** Material supplied follows **

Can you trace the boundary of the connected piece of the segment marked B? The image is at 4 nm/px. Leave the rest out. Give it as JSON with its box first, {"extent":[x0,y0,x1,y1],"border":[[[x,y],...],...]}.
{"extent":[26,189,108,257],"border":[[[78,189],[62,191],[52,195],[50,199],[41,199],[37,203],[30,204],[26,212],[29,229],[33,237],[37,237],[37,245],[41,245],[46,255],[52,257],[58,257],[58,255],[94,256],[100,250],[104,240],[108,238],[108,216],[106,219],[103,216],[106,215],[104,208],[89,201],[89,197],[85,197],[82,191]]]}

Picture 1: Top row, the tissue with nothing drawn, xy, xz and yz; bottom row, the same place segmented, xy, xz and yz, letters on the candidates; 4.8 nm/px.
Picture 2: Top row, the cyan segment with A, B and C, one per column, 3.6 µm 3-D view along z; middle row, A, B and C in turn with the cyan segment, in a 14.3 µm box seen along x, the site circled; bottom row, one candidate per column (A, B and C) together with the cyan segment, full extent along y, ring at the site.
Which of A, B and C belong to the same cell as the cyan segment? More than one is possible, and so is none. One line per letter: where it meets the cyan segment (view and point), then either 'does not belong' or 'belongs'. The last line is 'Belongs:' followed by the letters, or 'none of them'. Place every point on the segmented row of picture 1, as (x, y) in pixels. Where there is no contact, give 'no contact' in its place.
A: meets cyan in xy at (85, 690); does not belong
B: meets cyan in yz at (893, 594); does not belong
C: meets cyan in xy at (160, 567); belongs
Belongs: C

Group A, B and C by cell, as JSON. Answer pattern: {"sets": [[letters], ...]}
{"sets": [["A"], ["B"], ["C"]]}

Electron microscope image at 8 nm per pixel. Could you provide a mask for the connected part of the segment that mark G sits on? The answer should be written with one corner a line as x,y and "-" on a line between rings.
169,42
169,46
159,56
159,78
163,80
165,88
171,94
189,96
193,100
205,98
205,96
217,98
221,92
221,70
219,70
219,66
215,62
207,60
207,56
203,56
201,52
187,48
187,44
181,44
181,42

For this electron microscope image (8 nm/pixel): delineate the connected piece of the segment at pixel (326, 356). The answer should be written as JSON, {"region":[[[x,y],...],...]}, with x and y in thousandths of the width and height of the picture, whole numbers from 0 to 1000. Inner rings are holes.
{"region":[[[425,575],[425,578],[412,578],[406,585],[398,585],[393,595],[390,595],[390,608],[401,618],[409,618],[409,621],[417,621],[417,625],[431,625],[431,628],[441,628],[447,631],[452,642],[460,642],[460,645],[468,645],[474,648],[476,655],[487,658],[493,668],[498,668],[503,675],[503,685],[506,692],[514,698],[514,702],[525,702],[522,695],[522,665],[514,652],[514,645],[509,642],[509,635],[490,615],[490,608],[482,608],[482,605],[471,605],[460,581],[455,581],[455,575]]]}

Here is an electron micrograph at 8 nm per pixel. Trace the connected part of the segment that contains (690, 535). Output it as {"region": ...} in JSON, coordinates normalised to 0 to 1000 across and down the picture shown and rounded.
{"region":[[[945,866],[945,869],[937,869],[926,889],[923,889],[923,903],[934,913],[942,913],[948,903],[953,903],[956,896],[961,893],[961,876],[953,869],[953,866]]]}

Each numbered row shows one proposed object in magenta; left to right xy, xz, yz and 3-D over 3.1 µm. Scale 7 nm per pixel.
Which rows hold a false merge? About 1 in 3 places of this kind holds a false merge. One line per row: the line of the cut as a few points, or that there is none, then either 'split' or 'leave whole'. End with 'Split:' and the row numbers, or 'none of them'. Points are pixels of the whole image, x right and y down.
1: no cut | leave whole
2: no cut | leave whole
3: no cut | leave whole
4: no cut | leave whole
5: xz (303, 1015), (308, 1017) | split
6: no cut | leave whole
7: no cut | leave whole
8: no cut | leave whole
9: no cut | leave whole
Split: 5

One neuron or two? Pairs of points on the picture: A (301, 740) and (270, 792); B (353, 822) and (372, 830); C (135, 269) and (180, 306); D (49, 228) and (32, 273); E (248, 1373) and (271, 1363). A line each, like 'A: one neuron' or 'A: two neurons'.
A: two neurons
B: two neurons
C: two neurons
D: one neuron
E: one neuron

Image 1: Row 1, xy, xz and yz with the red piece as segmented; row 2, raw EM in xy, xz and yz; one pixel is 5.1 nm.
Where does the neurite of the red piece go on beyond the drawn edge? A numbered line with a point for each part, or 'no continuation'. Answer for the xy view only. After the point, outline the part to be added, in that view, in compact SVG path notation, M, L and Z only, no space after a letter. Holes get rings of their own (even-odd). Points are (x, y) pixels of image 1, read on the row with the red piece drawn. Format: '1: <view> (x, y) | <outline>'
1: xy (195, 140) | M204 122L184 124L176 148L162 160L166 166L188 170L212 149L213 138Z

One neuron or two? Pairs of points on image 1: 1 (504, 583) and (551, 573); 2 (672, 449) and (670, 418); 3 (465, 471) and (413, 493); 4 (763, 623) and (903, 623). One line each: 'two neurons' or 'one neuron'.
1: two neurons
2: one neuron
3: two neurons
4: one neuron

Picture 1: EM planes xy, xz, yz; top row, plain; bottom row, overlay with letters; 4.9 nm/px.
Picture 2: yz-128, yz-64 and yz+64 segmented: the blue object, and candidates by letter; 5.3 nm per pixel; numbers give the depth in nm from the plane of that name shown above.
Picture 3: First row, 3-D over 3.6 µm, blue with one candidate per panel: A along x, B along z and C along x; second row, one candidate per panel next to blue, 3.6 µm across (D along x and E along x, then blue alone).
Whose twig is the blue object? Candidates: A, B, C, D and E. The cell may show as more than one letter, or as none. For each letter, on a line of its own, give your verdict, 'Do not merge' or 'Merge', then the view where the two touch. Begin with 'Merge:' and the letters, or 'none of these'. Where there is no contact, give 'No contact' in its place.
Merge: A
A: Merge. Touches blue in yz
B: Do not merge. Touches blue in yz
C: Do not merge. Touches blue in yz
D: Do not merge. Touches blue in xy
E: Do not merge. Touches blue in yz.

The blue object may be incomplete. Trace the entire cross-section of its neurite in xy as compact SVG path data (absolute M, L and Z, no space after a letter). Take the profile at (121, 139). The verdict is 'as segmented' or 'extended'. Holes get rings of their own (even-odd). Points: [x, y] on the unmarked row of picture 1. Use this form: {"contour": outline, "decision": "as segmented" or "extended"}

** End of Material supplied **

■ Try it ■
As the answer, set down only the lines from the data above between the one holding "Picture 1: EM" and the one holding "Picture 2: yz-128, yz-64", inclusive, exactly as they read.

■ Answer box ■
Picture 1: EM planes xy, xz, yz; top row, plain; bottom row, overlay with letters; 4.9 nm/px.
Picture 2: yz-128, yz-64 and yz+64 segmented: the blue object, and candidates by letter; 5.3 nm per pixel; numbers give the depth in nm from the plane of that name shown above.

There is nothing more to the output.